The benchmark operates as a controlled factor experiment with four dimensions: digit length (how many digits in the multiplicands), digit sparsity (proportion of non-zero digits), representation format (e.g., '42' as numeral vs. 'forty-two' as words), and modality (text, rendered image, or audio). For each combination of these factors, the system generates paired problem instances—the identical multiplication problem rendered across all modalities. A model receives the problem in one modality (e.g., an audio file saying 'seventeen times twenty-three'), processes it through its multimodal input encoder, and outputs the correct answer. The arithmetic load metric C is computed as total_digits × non_zero_digits, allowing researchers to plot accuracy against problem complexity while controlling all other variables. By holding everything constant except one dimension at a time, researchers can measure whether performance degradation comes from perception (modality/format handling) or computation (actual arithmetic reasoning).

### LISTED RECORDS

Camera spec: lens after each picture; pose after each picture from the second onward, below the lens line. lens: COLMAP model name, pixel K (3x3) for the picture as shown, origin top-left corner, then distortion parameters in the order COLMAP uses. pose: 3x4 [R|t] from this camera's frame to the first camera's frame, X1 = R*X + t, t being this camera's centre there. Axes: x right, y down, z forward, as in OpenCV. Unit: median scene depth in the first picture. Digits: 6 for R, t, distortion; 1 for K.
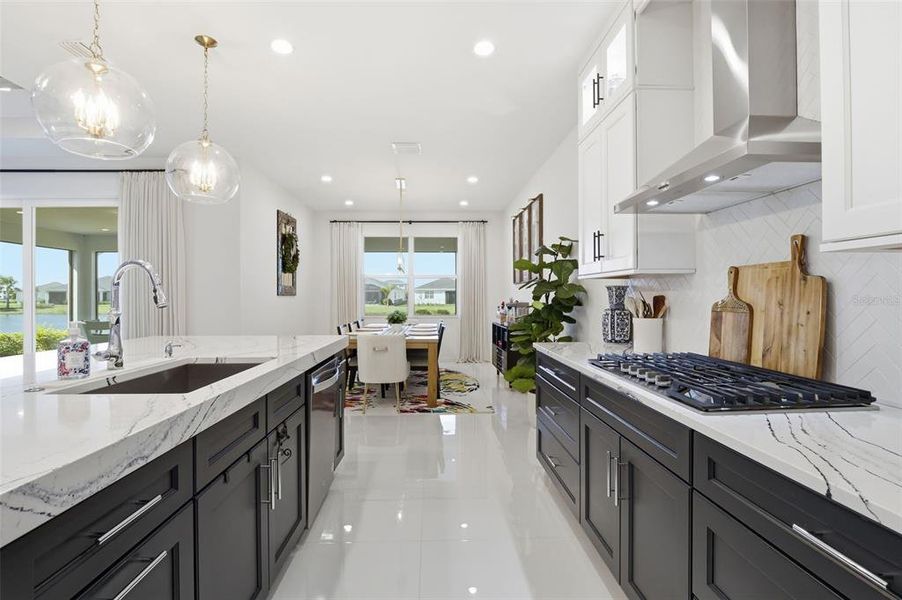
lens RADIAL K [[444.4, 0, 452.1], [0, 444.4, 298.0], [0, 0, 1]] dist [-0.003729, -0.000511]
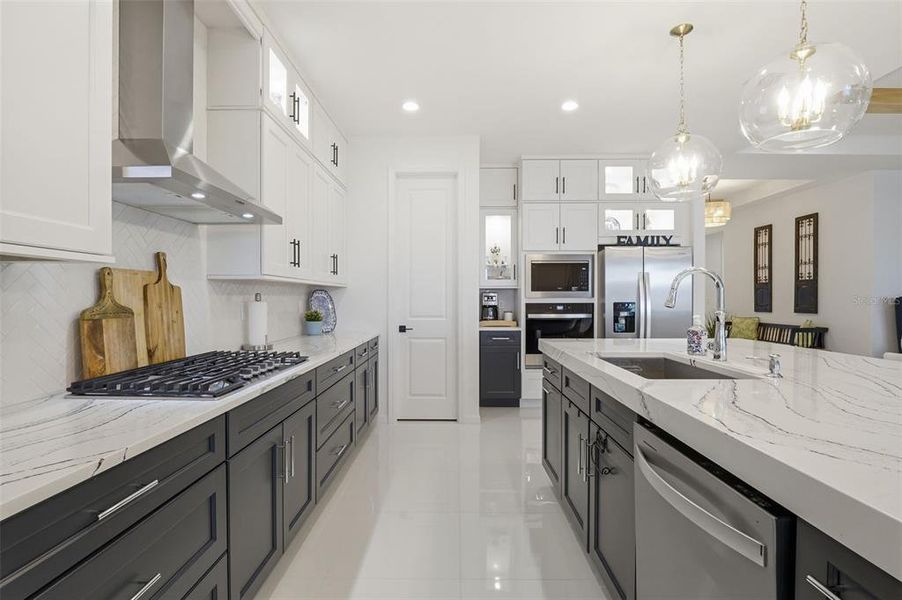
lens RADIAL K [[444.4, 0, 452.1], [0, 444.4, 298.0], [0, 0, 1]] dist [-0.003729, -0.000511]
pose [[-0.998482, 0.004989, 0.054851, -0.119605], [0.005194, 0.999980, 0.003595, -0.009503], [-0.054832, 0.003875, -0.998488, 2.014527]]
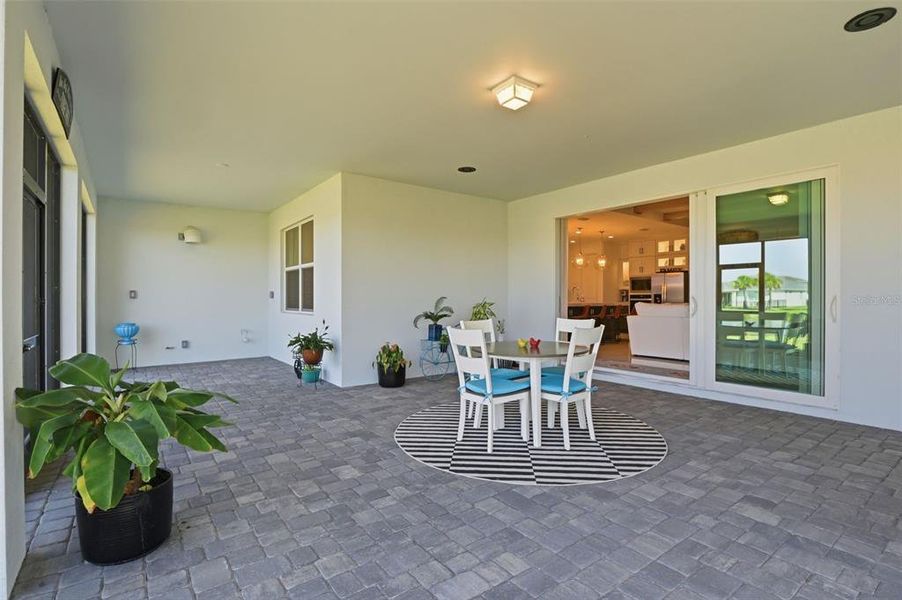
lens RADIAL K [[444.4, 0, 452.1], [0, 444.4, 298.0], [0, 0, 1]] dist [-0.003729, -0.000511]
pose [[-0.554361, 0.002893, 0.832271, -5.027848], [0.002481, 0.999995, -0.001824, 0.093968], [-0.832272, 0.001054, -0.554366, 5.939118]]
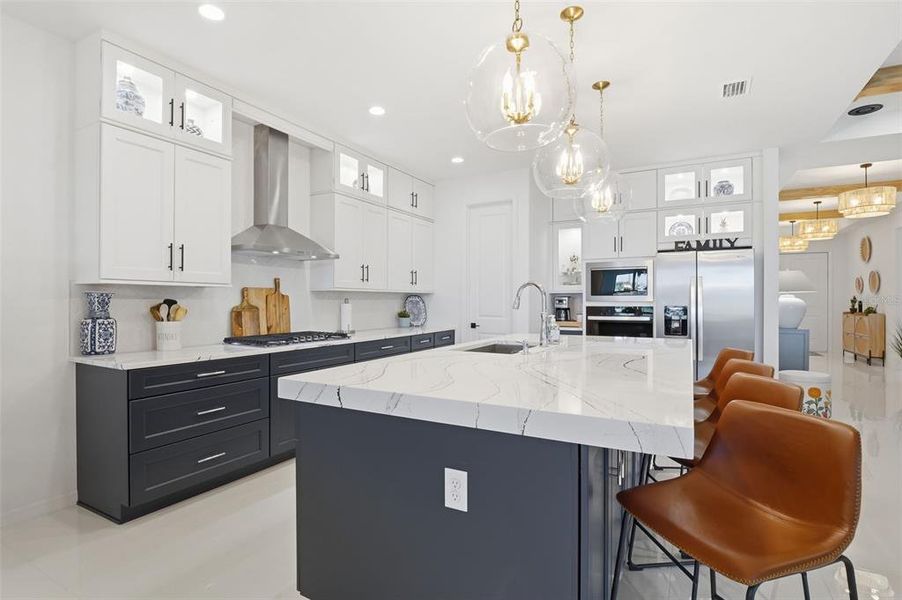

### WORK TASK
Pick up the description of the multiplication benchmark and continue it from its final sentence.

### YOUR RESPONSE
Production Impact

For production systems, this work directly informs reliability assessment of multimodal AI deployed in domains requiring accurate arithmetic: financial calculations, scientific data analysis, medical dosing from charts or dictations, and e-commerce pricing across voice, visual, and text interfaces. Teams can now use this benchmark to benchmark their multimodal models and establish which problem sizes are safe for deployment—if a model fails on all 4-digit multiplications regardless of format, you know your system cannot reliably handle financial transactions above $9999. The arithmetic load metric provides a quantitative threshold you can use to gate features: only enable voice-based math assistance for multiplication below C=20, for instance. However, this requires instrumenting your inference pipeline to detect when a problem exceeds safe complexity bounds, adding runtime classification overhead. The benchmark's factorial design means validating a new model architecture requires testing across dozens of format/modality combinations, increasing evaluation cost significantly but catching modality-specific regressions early.

Limitations and When Not to Use This

The paper focuses narrowly on multiplication and does not test whether findings generalize to other arithmetic operations (division, square roots) or to more complex reasoning tasks (multi-step problems, word problems with irrelevant information). The controlled benchmark itself is synthetic and may not reflect the distribution of arithmetic problems encountered in real-world multimodal data, where formatting, audio quality, and image resolution vary unpredictably. The arithmetic load metric assumes linear difficulty scaling (C = total × non-zero) which may not hold empirically—doubling digit count might cause superlinear accuracy drops due to attention span or numerical precision limits in transformers. The paper does not provide solutions or training techniques to fix these failures; it characterizes the problem but leaves intervention strategies (specialized numeric modules, hard-coded calculators, separate training on arithmetic-heavy data) to future work.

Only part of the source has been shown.